WORK ITEM:
Your answer should be the lines below from the one with "List each element's" to the one with "list [89, 261, 1410, 976]", both included, given again exactly and with nothing added.

----- DATA SHOWN

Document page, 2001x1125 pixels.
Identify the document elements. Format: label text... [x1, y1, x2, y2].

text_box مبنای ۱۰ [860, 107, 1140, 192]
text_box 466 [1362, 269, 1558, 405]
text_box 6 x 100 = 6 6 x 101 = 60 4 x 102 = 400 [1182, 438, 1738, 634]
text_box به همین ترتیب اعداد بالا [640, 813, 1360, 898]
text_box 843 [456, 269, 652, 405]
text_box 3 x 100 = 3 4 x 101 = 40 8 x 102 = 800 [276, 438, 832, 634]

----------
----- DATA SHOWN

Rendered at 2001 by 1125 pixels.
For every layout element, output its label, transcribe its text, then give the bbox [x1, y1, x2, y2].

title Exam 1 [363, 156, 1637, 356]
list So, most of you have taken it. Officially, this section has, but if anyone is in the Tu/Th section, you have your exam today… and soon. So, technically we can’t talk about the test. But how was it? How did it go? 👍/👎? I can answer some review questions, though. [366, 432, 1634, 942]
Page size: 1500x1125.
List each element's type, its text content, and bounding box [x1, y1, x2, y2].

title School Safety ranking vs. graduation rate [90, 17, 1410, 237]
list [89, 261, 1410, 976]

----------
----- DATA SHOWN

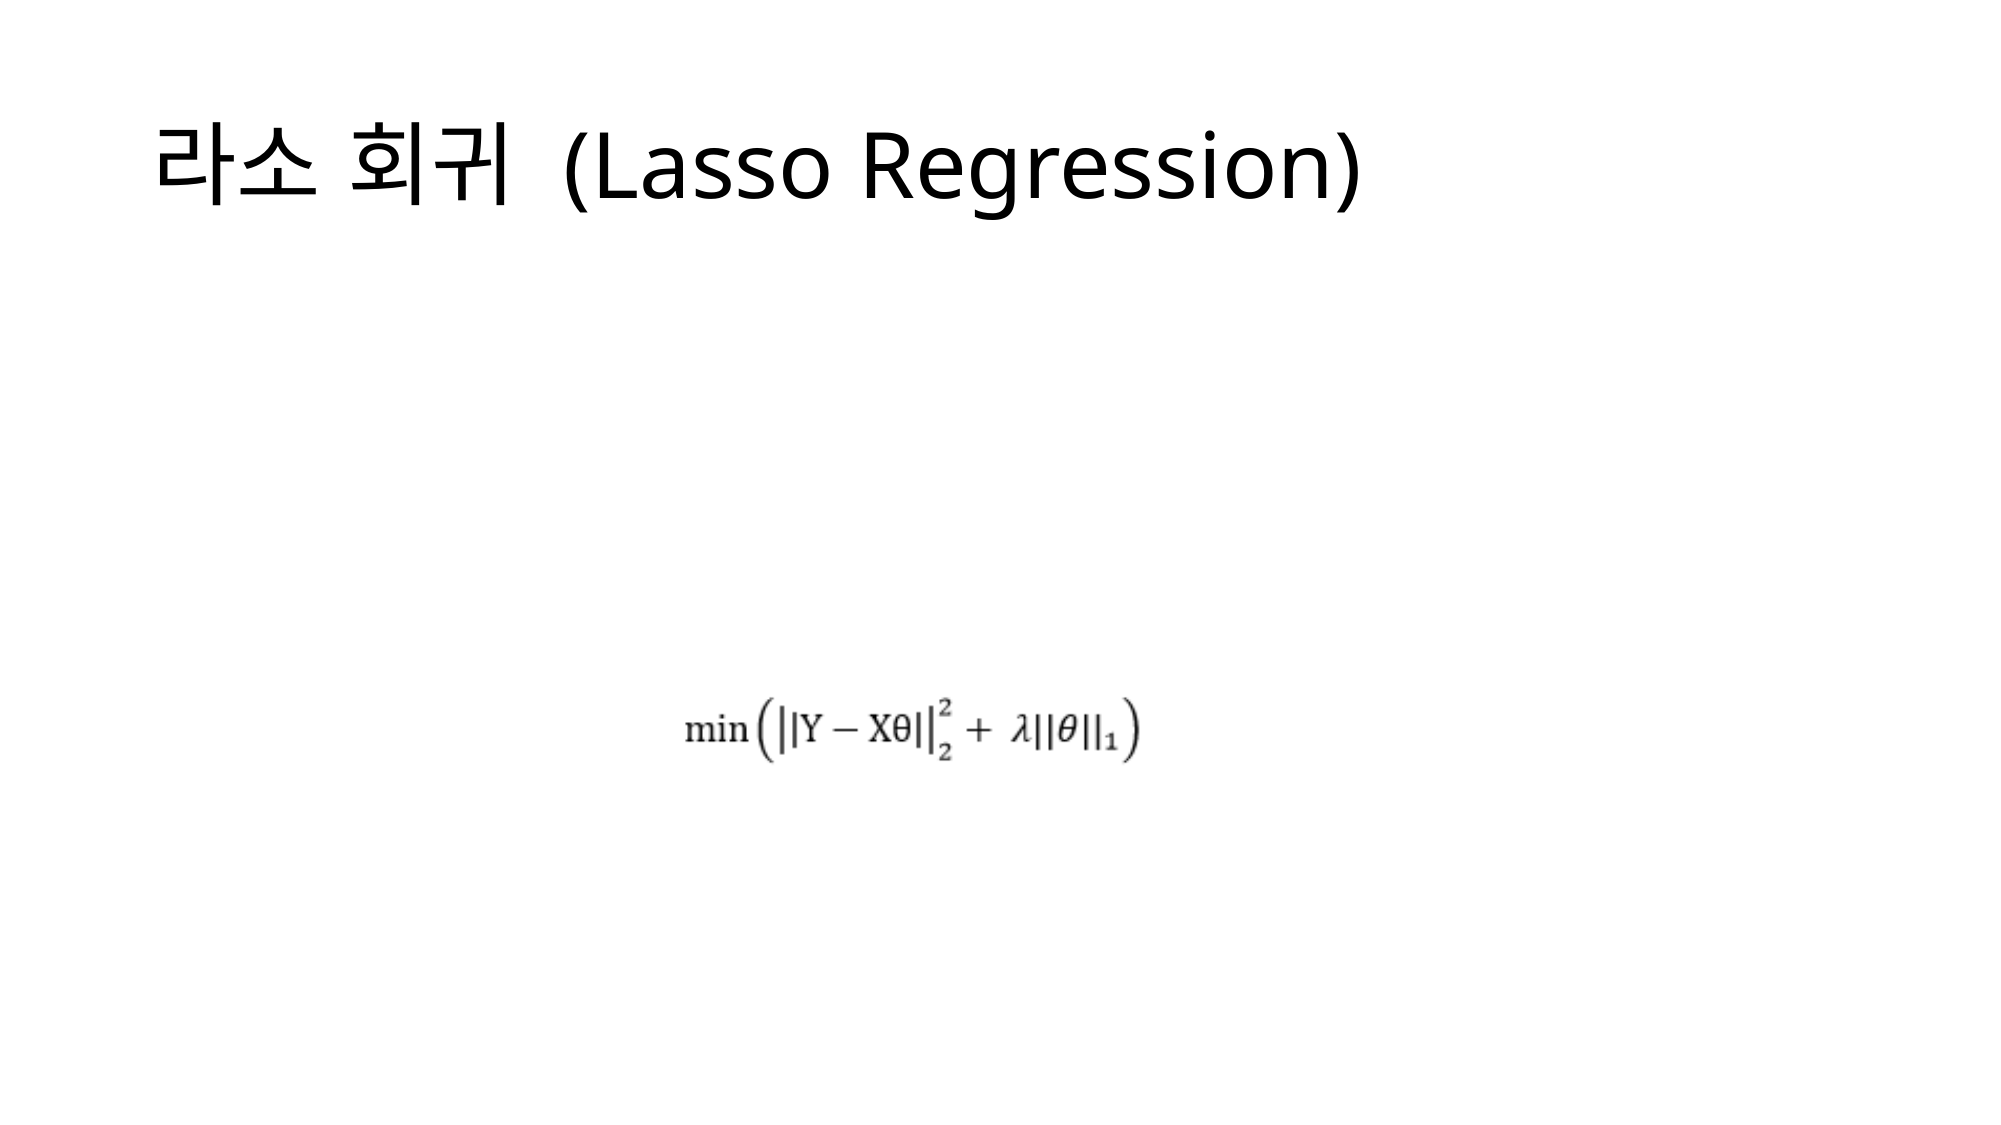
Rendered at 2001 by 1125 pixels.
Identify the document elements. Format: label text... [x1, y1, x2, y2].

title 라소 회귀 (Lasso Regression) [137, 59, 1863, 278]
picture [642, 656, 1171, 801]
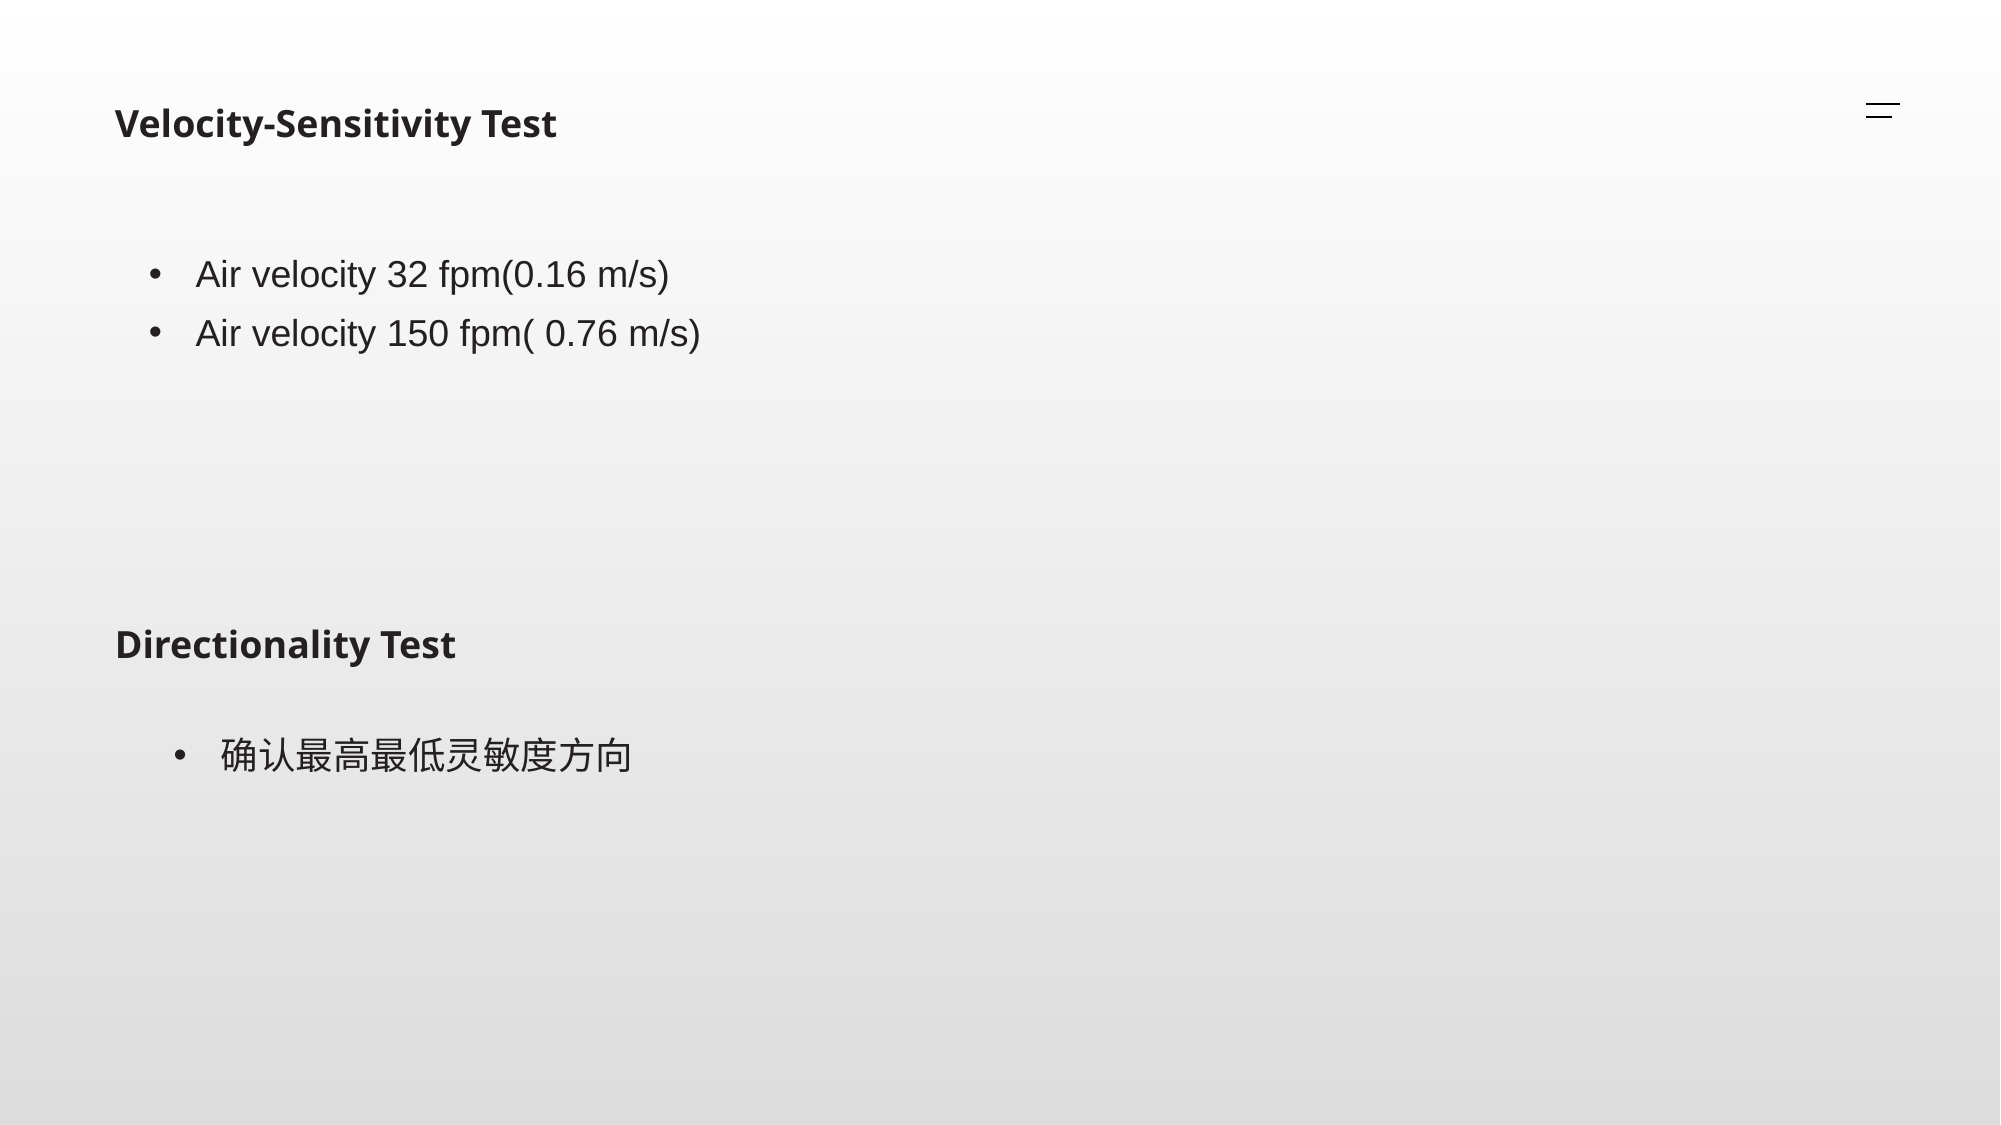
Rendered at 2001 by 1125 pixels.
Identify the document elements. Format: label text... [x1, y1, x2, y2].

----------

ANSWER SPACE:
List each element's type, its text content, and bounding box [x1, y1, x2, y2].

title School Safety ranking vs. graduation rate [90, 17, 1410, 237]
list [89, 261, 1410, 976]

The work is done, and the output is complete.